Give the part of the records that opens with the line containing "Page size: 1500x844." and closes with the line containing "list Wayland user", both ends included, as a JSON list of strings with one string per line and blank lines left out.
====
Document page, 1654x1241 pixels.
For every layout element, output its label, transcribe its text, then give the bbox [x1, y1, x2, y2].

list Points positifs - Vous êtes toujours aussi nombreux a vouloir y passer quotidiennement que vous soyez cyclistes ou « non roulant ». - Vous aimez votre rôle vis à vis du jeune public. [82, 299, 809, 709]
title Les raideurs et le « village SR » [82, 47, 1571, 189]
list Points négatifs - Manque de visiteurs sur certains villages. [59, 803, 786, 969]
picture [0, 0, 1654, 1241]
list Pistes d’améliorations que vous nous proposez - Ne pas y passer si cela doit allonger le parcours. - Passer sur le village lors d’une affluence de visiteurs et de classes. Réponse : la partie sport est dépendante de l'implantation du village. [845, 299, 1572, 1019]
====
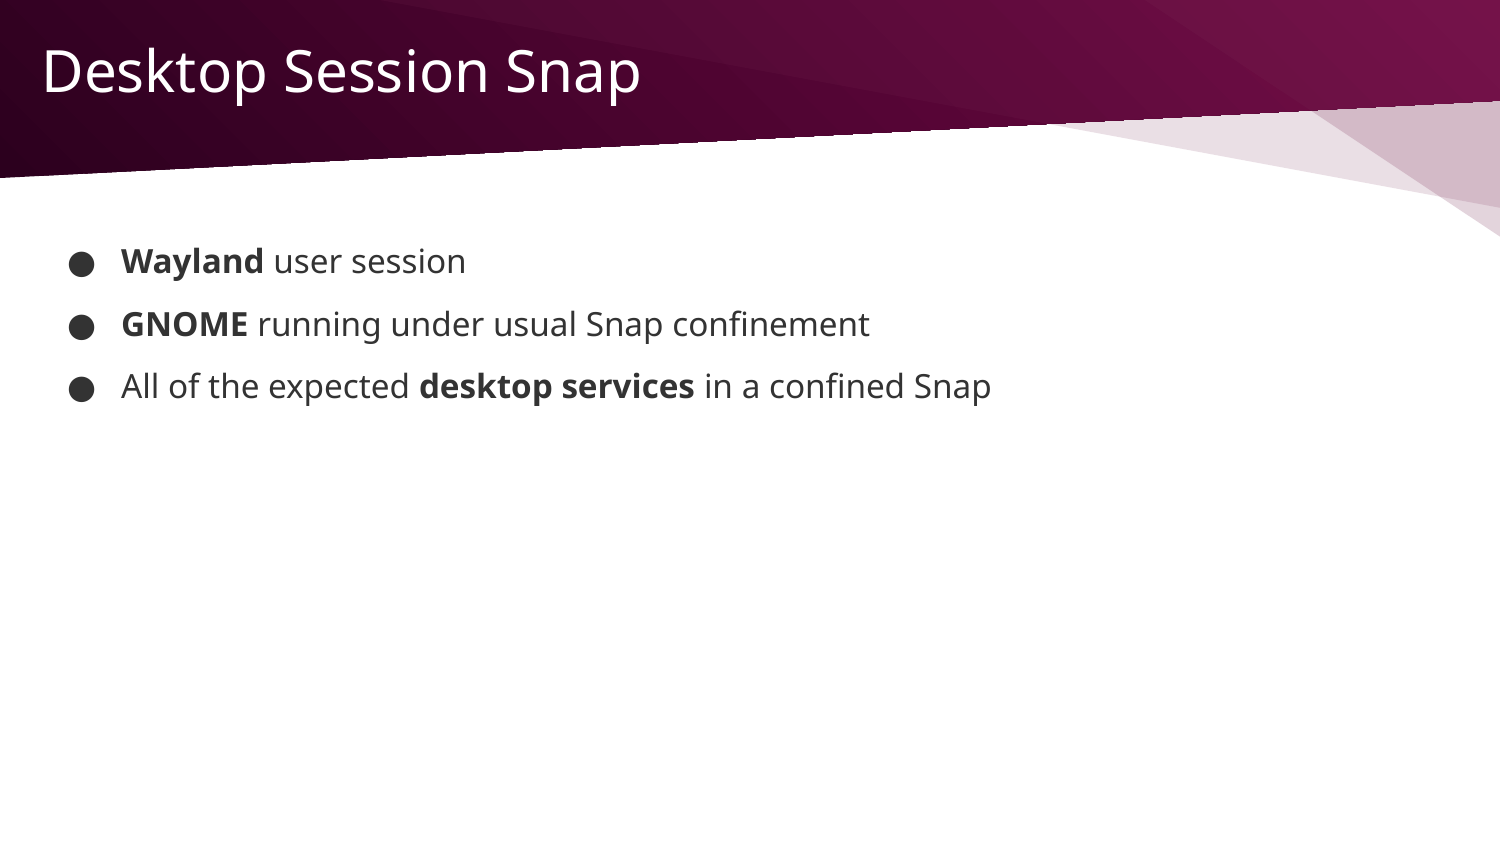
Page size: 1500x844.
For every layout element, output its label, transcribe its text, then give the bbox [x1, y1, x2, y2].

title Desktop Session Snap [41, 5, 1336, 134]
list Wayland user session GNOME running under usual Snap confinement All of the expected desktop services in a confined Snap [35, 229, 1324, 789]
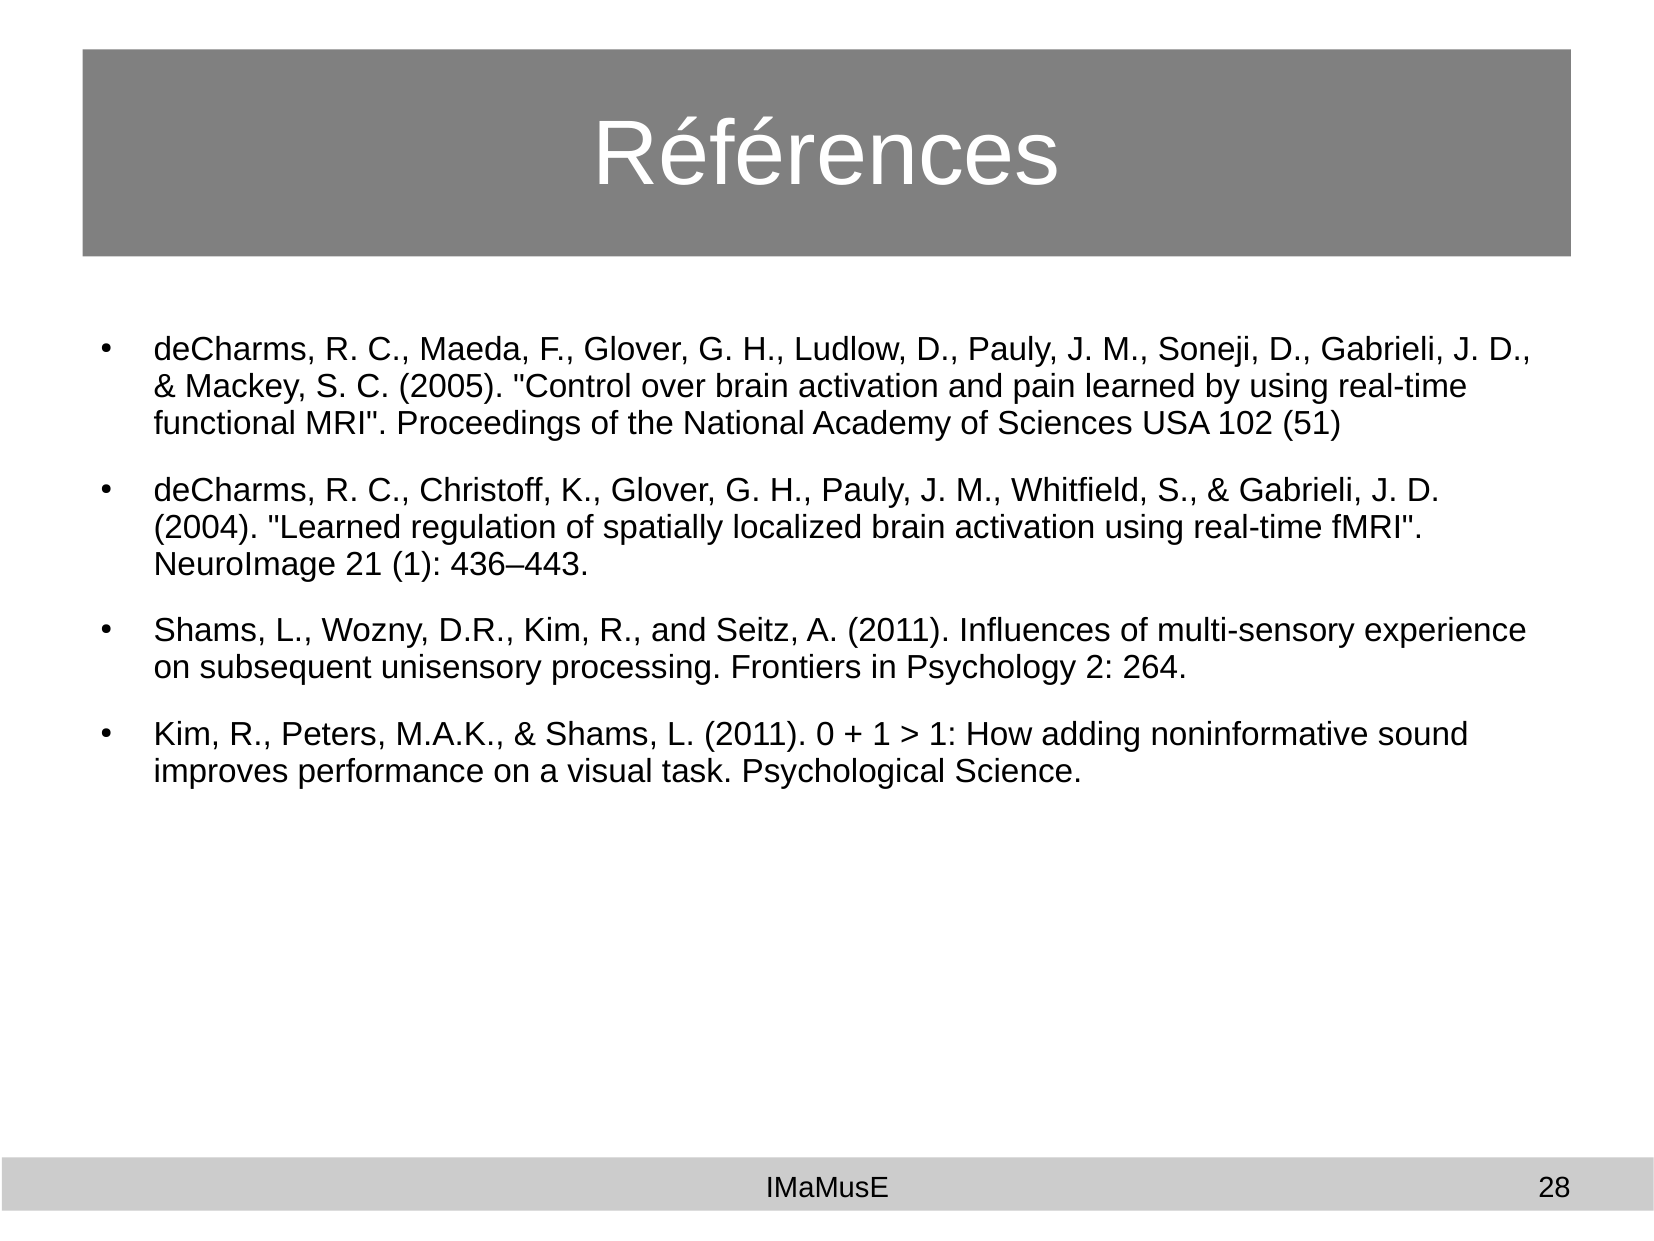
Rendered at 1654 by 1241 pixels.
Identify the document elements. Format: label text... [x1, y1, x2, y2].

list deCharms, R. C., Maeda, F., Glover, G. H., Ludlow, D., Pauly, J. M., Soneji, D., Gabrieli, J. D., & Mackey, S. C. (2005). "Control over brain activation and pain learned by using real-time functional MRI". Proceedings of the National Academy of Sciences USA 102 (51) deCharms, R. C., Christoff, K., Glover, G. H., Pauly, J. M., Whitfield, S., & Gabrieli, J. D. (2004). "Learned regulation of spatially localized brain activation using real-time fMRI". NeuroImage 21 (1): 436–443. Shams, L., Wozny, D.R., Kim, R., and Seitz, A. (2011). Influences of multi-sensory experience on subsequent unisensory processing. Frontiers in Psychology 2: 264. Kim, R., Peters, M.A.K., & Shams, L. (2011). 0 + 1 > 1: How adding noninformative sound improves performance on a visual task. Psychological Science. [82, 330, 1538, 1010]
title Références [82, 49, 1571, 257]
====
## Task solution
[
  "Page size: 1500x844.",
  "For every layout element, output its label, transcribe its text, then give the bbox [x1, y1, x2, y2].",
  "title Desktop Session Snap [41, 5, 1336, 134]",
  "list Wayland user session GNOME running under usual Snap confinement All of the expected desktop services in a confined Snap [35, 229, 1324, 789]"
]